The plainsfolk who drive commerce in hilly Landour
Landour is high up in the hills of north India and it’s built on the commercial drive of folk from way down in the plains.
This becomes apparent as soon as you engage with the clutch of hardy burghers engaged in commerce in Landour.
Take Mohit Garg of Green Life Bazar and Vipin Prakash of Tip Top Tea Shop. Both proudly tell their stores’ respective origin stories. Both stories are startlingly similar.

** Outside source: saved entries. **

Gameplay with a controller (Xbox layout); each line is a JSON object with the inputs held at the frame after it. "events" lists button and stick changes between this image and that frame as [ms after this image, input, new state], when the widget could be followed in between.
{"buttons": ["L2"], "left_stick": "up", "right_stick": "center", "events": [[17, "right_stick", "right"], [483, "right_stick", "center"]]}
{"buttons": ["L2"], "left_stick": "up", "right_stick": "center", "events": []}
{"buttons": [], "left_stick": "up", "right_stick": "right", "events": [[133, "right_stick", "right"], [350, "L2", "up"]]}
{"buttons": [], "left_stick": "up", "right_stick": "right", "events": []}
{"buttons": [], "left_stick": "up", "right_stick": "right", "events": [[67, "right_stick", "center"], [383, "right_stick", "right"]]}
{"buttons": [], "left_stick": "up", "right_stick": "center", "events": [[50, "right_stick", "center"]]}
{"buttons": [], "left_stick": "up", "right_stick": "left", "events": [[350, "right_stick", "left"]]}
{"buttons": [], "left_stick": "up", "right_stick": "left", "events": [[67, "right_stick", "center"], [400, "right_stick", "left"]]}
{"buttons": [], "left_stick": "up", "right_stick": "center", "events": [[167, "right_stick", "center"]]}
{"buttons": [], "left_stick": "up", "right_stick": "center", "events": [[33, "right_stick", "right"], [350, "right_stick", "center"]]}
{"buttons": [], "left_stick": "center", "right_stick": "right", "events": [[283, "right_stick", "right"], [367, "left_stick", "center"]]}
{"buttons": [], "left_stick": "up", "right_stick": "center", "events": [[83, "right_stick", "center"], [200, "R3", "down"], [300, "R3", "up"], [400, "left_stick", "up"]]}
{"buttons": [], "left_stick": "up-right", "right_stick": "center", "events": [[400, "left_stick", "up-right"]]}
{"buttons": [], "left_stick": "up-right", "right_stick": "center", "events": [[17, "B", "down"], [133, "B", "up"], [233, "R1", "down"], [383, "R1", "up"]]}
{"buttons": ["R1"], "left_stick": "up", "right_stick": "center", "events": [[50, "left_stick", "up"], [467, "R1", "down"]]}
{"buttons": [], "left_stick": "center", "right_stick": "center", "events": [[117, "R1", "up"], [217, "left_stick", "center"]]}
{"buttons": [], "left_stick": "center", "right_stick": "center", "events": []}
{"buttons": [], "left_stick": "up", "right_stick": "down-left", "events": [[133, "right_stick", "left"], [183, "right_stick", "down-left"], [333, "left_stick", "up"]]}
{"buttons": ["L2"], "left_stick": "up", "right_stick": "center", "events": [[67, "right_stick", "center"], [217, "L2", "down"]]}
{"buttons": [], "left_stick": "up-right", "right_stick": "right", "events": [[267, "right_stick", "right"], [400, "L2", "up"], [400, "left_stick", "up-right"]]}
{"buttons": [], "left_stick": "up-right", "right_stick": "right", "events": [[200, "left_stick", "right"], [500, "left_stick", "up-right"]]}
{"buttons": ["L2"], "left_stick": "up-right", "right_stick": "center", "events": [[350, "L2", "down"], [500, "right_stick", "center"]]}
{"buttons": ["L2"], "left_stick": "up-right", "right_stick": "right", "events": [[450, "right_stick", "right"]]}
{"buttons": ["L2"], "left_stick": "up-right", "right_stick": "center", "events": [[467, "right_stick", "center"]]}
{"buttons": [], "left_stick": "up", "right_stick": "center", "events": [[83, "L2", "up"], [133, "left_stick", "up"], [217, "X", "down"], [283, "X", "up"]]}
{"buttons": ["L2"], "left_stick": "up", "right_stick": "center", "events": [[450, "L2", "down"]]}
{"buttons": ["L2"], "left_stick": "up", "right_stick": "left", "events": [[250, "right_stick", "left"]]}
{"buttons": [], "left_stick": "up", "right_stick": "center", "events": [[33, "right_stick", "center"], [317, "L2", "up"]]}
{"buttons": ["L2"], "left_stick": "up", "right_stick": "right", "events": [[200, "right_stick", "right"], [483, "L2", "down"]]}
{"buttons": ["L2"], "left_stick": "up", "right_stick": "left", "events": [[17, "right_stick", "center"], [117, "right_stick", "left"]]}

Mr Garg says his store, which bears the tagline “think global, buy local”, goes back to the time of his father’s grandfather. The store dates to 1872. That’s when Munshi Mull Radhey Lal travelled up to the Garhwal hills to make his fortune. At the time, Landour and Mussoorie were relatively new hill stations, which is to say picturesque mountain-top towns established by the British colonial army and administrators as a way to beat the heat. It’s not clear if Mr Garg’s ancestor did, in fact, make a fortune but he certainly made a living. He served as grocer to the nuns who worked in the hospital, his little store a reliable repository of dry goods for the kitchen, as well as other necessaries.
Today, Green Life Bazar has expanded its inventory. It sells groceries, tourist kitsch, pickle, preserves and sustainably made handicrafts. Mr Garg says his 19th century ancestor would be proud to see the shop today. “Expansion tho karna hi parta hai, Munshi khush hote (one has to expand and the Munshi would be happy)”.
Over at the Tip Top Tea Shop, Vipin Prakash expands on the continuity it represents. “Fifth generation here,” he says, expertly flipping an omelette. He points to his 24-year-old son, who stood near the kitchen, back turned to us. “He wants to work in the tea shop,” he says, admitting the unusual nature of so consequential a decision by a young man. It’s not for my daughter, he adds, explaining that she has embarked on a much different life trajectory in Gurgaon.
Four generations of Mr Prakash’s family have made Landour their home and their business. His grandfather’s grandfather, as well as that of Mr Garg left the fierce heat of the northern Indian plains for the cool of the Garhwal Himalayas.
Both came from Muzaffarnagar, a dusty city in the state of Uttar Pradesh.